RIM has many other problems, including its PlayBook tablet computer, which lacked crucial features like e-mail when it was introduced; it is now being sold at prices below RIM’s manufacturing cost. But Mr. Heins echoed his predecessors when he said that RIM was, in fact, still a success story.

“We are still very, very convinced that this was the right path to go,” Mr. Heins said. “Now, were there bumps in the road? Sure, but with the kind of growth we had it is not uncommon to hit bumps in the road.”

Barbara Stymiest, a former chief operating officer of the Royal Bank of Canada, will become chairwoman of the company. RIM’s share price rose this month after a report that Ms. Stymiest, who has no background in electronics or consumer products, would become chairwoman.

Mr. Lazaridis, who co-founded RIM with a childhood friend in 1985, will become vice chairman and head a new “innovation committee” of the board. He said in an interview on Sunday that despite his changed status, he intended to remain active in company affairs.

Mr. Balsillie will remain a director. He joined RIM in 1992 and invested $250,000 in the then-struggling company, which was producing a variety of electronic devices including a machine for reading bar codes on motion picture film. While his future role will be more limited, he said on Sunday that he would maintain his stake in the company.
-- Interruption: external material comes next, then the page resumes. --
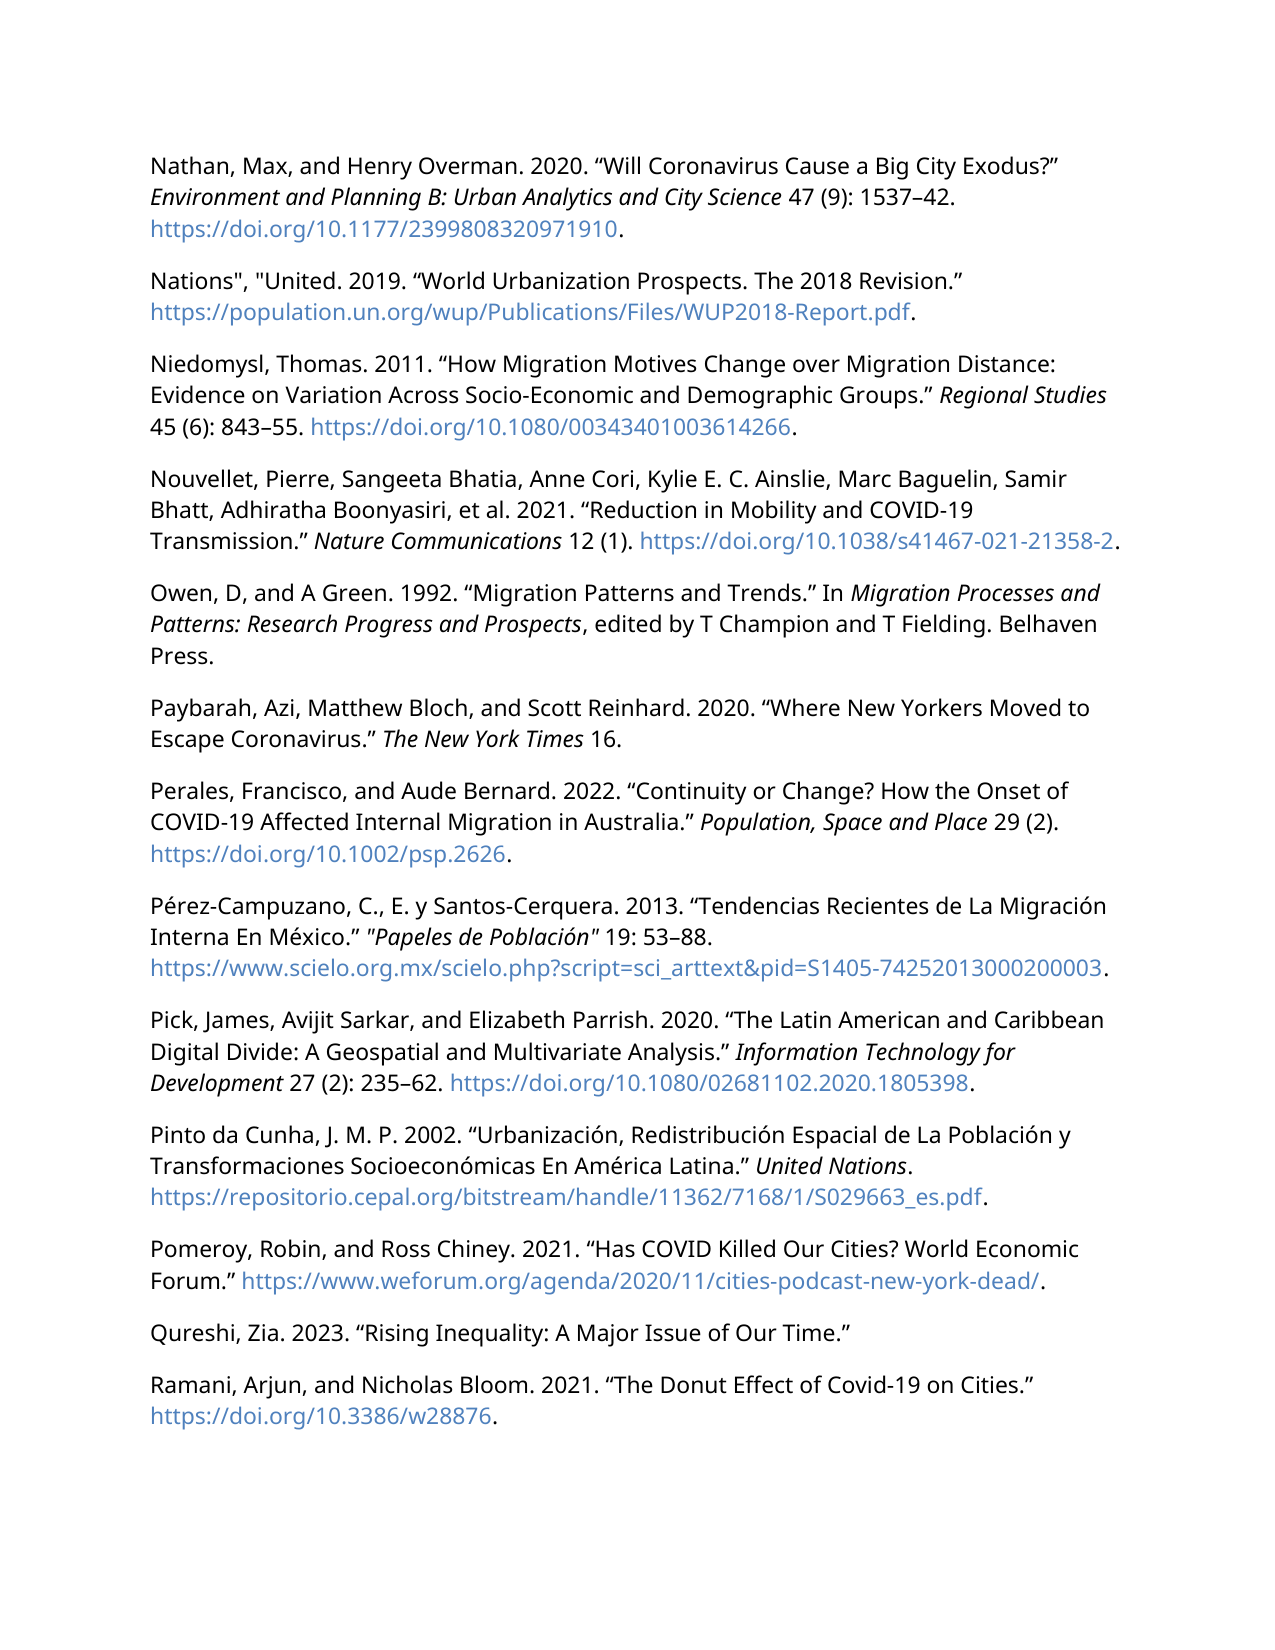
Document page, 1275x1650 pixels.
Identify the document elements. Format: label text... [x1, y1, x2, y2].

Mr. Heins, who joined RIM about four years ago from Siemens of Germany, needs to prevent additional development missteps in the BlackBerry 10 software project. He will also need to convince investors that the new smartphones will find a receptive audience among buyers in a world increasingly dominated by iPhones and Android-based handsets.

The decision by Mr. Balsillie and Mr. Lazaridis to step aside comes after an agreement RIM reached last year with Northwest and Ethical Investments, a mutual fund company controlled by several Canadian credit unions, to study the relationship between RIM’s directors and its two senior managers.

While a report and recommendations about the company’s governance from a committee of directors, including Ms. Stymiest, was expected to be released shortly, both she and the two former chief executives said the management changes were unrelated.

Mr. Balsillie and Mr. Lazaridis, whose combined holdings rank them among RIM’s largest shareholders, said the pending release of the BlackBerry 10 smartphones, as well as the introduction of an updated version of the company’s aging operating system, made it an ideal time for them to step aside.

Andrew Ross Sorkin and Michael J. de la Merced contributed reporting from New York.